■ ABOUT THIS EXERCISE ■
Report each line of the data that contains the string "YOffset".

(DATA FOR THE TASK)

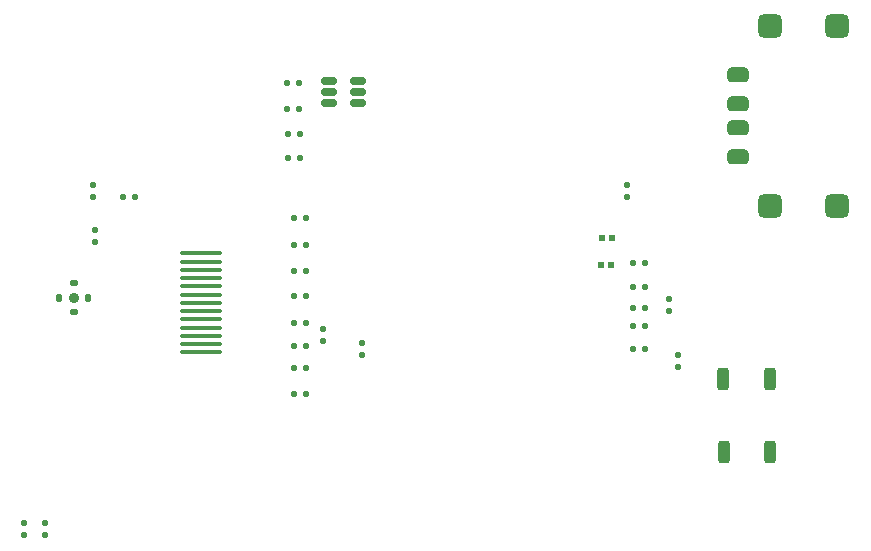
<source format=gtp>
G04*
G04 #@! TF.GenerationSoftware,Altium Limited,Altium Designer,20.2.6 (244)*
G04*
G04 Layer_Color=8421504*
%FSLAX24Y24*%
%MOIN*%
G70*
G04*
G04 #@! TF.SameCoordinates,497DB355-11F3-479B-B1E2-BDA1D3AC948B*
G04*
G04*
G04 #@! TF.FilePolarity,Positive*
G04*
G01*
G75*
G04:AMPARAMS|DCode=16|XSize=15.7mil|YSize=137.8mil|CornerRadius=3.9mil|HoleSize=0mil|Usage=FLASHONLY|Rotation=270.000|XOffset=0mil|YOffset=0mil|HoleType=Round|Shape=RoundedRectangle|*
%AMROUNDEDRECTD16*
21,1,0.0157,0.1299,0,0,270.0*
21,1,0.0079,0.1378,0,0,270.0*
1,1,0.0079,-0.0650,-0.0039*
1,1,0.0079,-0.0650,0.0039*
1,1,0.0079,0.0650,0.0039*
1,1,0.0079,0.0650,-0.0039*
%
%ADD16ROUNDEDRECTD16*%
G04:AMPARAMS|DCode=17|XSize=20mil|YSize=20mil|CornerRadius=5mil|HoleSize=0mil|Usage=FLASHONLY|Rotation=0.000|XOffset=0mil|YOffset=0mil|HoleType=Round|Shape=RoundedRectangle|*
%AMROUNDEDRECTD17*
21,1,0.0200,0.0100,0,0,0.0*
21,1,0.0100,0.0200,0,0,0.0*
1,1,0.0100,0.0050,-0.0050*
1,1,0.0100,-0.0050,-0.0050*
1,1,0.0100,-0.0050,0.0050*
1,1,0.0100,0.0050,0.0050*
%
%ADD17ROUNDEDRECTD17*%
G04:AMPARAMS|DCode=18|XSize=20mil|YSize=20mil|CornerRadius=5mil|HoleSize=0mil|Usage=FLASHONLY|Rotation=270.000|XOffset=0mil|YOffset=0mil|HoleType=Round|Shape=RoundedRectangle|*
%AMROUNDEDRECTD18*
21,1,0.0200,0.0100,0,0,270.0*
21,1,0.0100,0.0200,0,0,270.0*
1,1,0.0100,-0.0050,-0.0050*
1,1,0.0100,-0.0050,0.0050*
1,1,0.0100,0.0050,0.0050*
1,1,0.0100,0.0050,-0.0050*
%
%ADD18ROUNDEDRECTD18*%
%ADD19R,0.0197X0.0197*%
G04:AMPARAMS|DCode=20|XSize=50mil|YSize=70.9mil|CornerRadius=12.5mil|HoleSize=0mil|Usage=FLASHONLY|Rotation=90.000|XOffset=0mil|YOffset=0mil|HoleType=Round|Shape=RoundedRectangle|*
%AMROUNDEDRECTD20*
21,1,0.0500,0.0459,0,0,90.0*
21,1,0.0250,0.0709,0,0,90.0*
1,1,0.0250,0.0229,0.0125*
1,1,0.0250,0.0229,-0.0125*
1,1,0.0250,-0.0229,-0.0125*
1,1,0.0250,-0.0229,0.0125*
%
%ADD20ROUNDEDRECTD20*%
G04:AMPARAMS|DCode=21|XSize=40mil|YSize=74mil|CornerRadius=10mil|HoleSize=0mil|Usage=FLASHONLY|Rotation=180.000|XOffset=0mil|YOffset=0mil|HoleType=Round|Shape=RoundedRectangle|*
%AMROUNDEDRECTD21*
21,1,0.0400,0.0540,0,0,180.0*
21,1,0.0200,0.0740,0,0,180.0*
1,1,0.0200,-0.0100,0.0270*
1,1,0.0200,0.0100,0.0270*
1,1,0.0200,0.0100,-0.0270*
1,1,0.0200,-0.0100,-0.0270*
%
%ADD21ROUNDEDRECTD21*%
G04:AMPARAMS|DCode=22|XSize=27.6mil|YSize=51.2mil|CornerRadius=6.9mil|HoleSize=0mil|Usage=FLASHONLY|Rotation=90.000|XOffset=0mil|YOffset=0mil|HoleType=Round|Shape=RoundedRectangle|*
%AMROUNDEDRECTD22*
21,1,0.0276,0.0374,0,0,90.0*
21,1,0.0138,0.0512,0,0,90.0*
1,1,0.0138,0.0187,0.0069*
1,1,0.0138,0.0187,-0.0069*
1,1,0.0138,-0.0187,-0.0069*
1,1,0.0138,-0.0187,0.0069*
%
%ADD22ROUNDEDRECTD22*%
G04:AMPARAMS|DCode=23|XSize=80mil|YSize=80mil|CornerRadius=20mil|HoleSize=0mil|Usage=FLASHONLY|Rotation=90.000|XOffset=0mil|YOffset=0mil|HoleType=Round|Shape=RoundedRectangle|*
%AMROUNDEDRECTD23*
21,1,0.0800,0.0400,0,0,90.0*
21,1,0.0400,0.0800,0,0,90.0*
1,1,0.0400,0.0200,0.0200*
1,1,0.0400,0.0200,-0.0200*
1,1,0.0400,-0.0200,-0.0200*
1,1,0.0400,-0.0200,0.0200*
%
%ADD23ROUNDEDRECTD23*%
%ADD24C,0.0354*%
G04:AMPARAMS|DCode=25|XSize=17.7mil|YSize=29.5mil|CornerRadius=4.4mil|HoleSize=0mil|Usage=FLASHONLY|Rotation=90.000|XOffset=0mil|YOffset=0mil|HoleType=Round|Shape=RoundedRectangle|*
%AMROUNDEDRECTD25*
21,1,0.0177,0.0207,0,0,90.0*
21,1,0.0089,0.0295,0,0,90.0*
1,1,0.0089,0.0103,0.0044*
1,1,0.0089,0.0103,-0.0044*
1,1,0.0089,-0.0103,-0.0044*
1,1,0.0089,-0.0103,0.0044*
%
%ADD25ROUNDEDRECTD25*%
G04:AMPARAMS|DCode=26|XSize=17.7mil|YSize=29.5mil|CornerRadius=4.4mil|HoleSize=0mil|Usage=FLASHONLY|Rotation=180.000|XOffset=0mil|YOffset=0mil|HoleType=Round|Shape=RoundedRectangle|*
%AMROUNDEDRECTD26*
21,1,0.0177,0.0207,0,0,180.0*
21,1,0.0089,0.0295,0,0,180.0*
1,1,0.0089,-0.0044,0.0103*
1,1,0.0089,0.0044,0.0103*
1,1,0.0089,0.0044,-0.0103*
1,1,0.0089,-0.0044,-0.0103*
%
%ADD26ROUNDEDRECTD26*%
D16*
X26050Y28198D02*
D03*
Y28749D02*
D03*
Y27922D02*
D03*
Y29576D02*
D03*
Y29300D02*
D03*
Y26268D02*
D03*
Y27095D02*
D03*
Y26820D02*
D03*
Y29024D02*
D03*
Y28473D02*
D03*
Y27646D02*
D03*
Y27371D02*
D03*
Y26544D02*
D03*
D17*
X41950Y26200D02*
D03*
Y25800D02*
D03*
X30100Y27050D02*
D03*
Y26650D02*
D03*
X31400Y26600D02*
D03*
Y26200D02*
D03*
X40250Y31850D02*
D03*
Y31450D02*
D03*
X20850Y20200D02*
D03*
X20150D02*
D03*
X41650Y28050D02*
D03*
X22500Y30350D02*
D03*
X20150Y20600D02*
D03*
X20850D02*
D03*
X22450Y31450D02*
D03*
Y31850D02*
D03*
X41650Y27650D02*
D03*
X22500Y29950D02*
D03*
D18*
X40850Y26400D02*
D03*
X40450D02*
D03*
X40850Y27750D02*
D03*
X40450D02*
D03*
X29150Y27250D02*
D03*
X29550D02*
D03*
X29150Y28150D02*
D03*
X29550Y29850D02*
D03*
X29150Y30750D02*
D03*
Y25750D02*
D03*
Y26500D02*
D03*
Y29000D02*
D03*
X40850Y28450D02*
D03*
Y29250D02*
D03*
X29550Y30750D02*
D03*
Y29000D02*
D03*
Y28150D02*
D03*
X29150Y24900D02*
D03*
X40450Y28450D02*
D03*
Y29250D02*
D03*
X29550Y25750D02*
D03*
Y26500D02*
D03*
Y24900D02*
D03*
X28900Y35250D02*
D03*
X29150Y29850D02*
D03*
X28950Y32750D02*
D03*
X29350D02*
D03*
X29300Y35250D02*
D03*
X40450Y27150D02*
D03*
X40850D02*
D03*
X28950Y33550D02*
D03*
X29350D02*
D03*
X28900Y34400D02*
D03*
X29300D02*
D03*
X23450Y31450D02*
D03*
X23850D02*
D03*
D19*
X39740Y30100D02*
D03*
X39720Y29200D02*
D03*
X39380D02*
D03*
X39400Y30100D02*
D03*
D20*
X43950Y32772D02*
D03*
Y35528D02*
D03*
Y34544D02*
D03*
Y33756D02*
D03*
D21*
X45010Y25400D02*
D03*
X45030Y22950D02*
D03*
X43450Y25400D02*
D03*
X43470Y22950D02*
D03*
D22*
X31272Y34950D02*
D03*
Y34576D02*
D03*
Y35324D02*
D03*
X30328Y34576D02*
D03*
Y34950D02*
D03*
Y35324D02*
D03*
D23*
X45028Y37152D02*
D03*
X47233D02*
D03*
X45028Y31148D02*
D03*
X47233D02*
D03*
D24*
X21800Y28100D02*
D03*
D25*
X21800Y28582D02*
D03*
Y27619D02*
D03*
D26*
X22281Y28100D02*
D03*
X21318D02*
D03*
M02*

</source>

(End DATA FOR THE TASK)

■ OUTPUT BELOW ■
G04:AMPARAMS|DCode=16|XSize=15.7mil|YSize=137.8mil|CornerRadius=3.9mil|HoleSize=0mil|Usage=FLASHONLY|Rotation=270.000|XOffset=0mil|YOffset=0mil|HoleType=Round|Shape=RoundedRectangle|*
G04:AMPARAMS|DCode=17|XSize=20mil|YSize=20mil|CornerRadius=5mil|HoleSize=0mil|Usage=FLASHONLY|Rotation=0.000|XOffset=0mil|YOffset=0mil|HoleType=Round|Shape=RoundedRectangle|*
G04:AMPARAMS|DCode=18|XSize=20mil|YSize=20mil|CornerRadius=5mil|HoleSize=0mil|Usage=FLASHONLY|Rotation=270.000|XOffset=0mil|YOffset=0mil|HoleType=Round|Shape=RoundedRectangle|*
G04:AMPARAMS|DCode=20|XSize=50mil|YSize=70.9mil|CornerRadius=12.5mil|HoleSize=0mil|Usage=FLASHONLY|Rotation=90.000|XOffset=0mil|YOffset=0mil|HoleType=Round|Shape=RoundedRectangle|*
G04:AMPARAMS|DCode=21|XSize=40mil|YSize=74mil|CornerRadius=10mil|HoleSize=0mil|Usage=FLASHONLY|Rotation=180.000|XOffset=0mil|YOffset=0mil|HoleType=Round|Shape=RoundedRectangle|*
G04:AMPARAMS|DCode=22|XSize=27.6mil|YSize=51.2mil|CornerRadius=6.9mil|HoleSize=0mil|Usage=FLASHONLY|Rotation=90.000|XOffset=0mil|YOffset=0mil|HoleType=Round|Shape=RoundedRectangle|*
G04:AMPARAMS|DCode=23|XSize=80mil|YSize=80mil|CornerRadius=20mil|HoleSize=0mil|Usage=FLASHONLY|Rotation=90.000|XOffset=0mil|YOffset=0mil|HoleType=Round|Shape=RoundedRectangle|*
G04:AMPARAMS|DCode=25|XSize=17.7mil|YSize=29.5mil|CornerRadius=4.4mil|HoleSize=0mil|Usage=FLASHONLY|Rotation=90.000|XOffset=0mil|YOffset=0mil|HoleType=Round|Shape=RoundedRectangle|*
G04:AMPARAMS|DCode=26|XSize=17.7mil|YSize=29.5mil|CornerRadius=4.4mil|HoleSize=0mil|Usage=FLASHONLY|Rotation=180.000|XOffset=0mil|YOffset=0mil|HoleType=Round|Shape=RoundedRectangle|*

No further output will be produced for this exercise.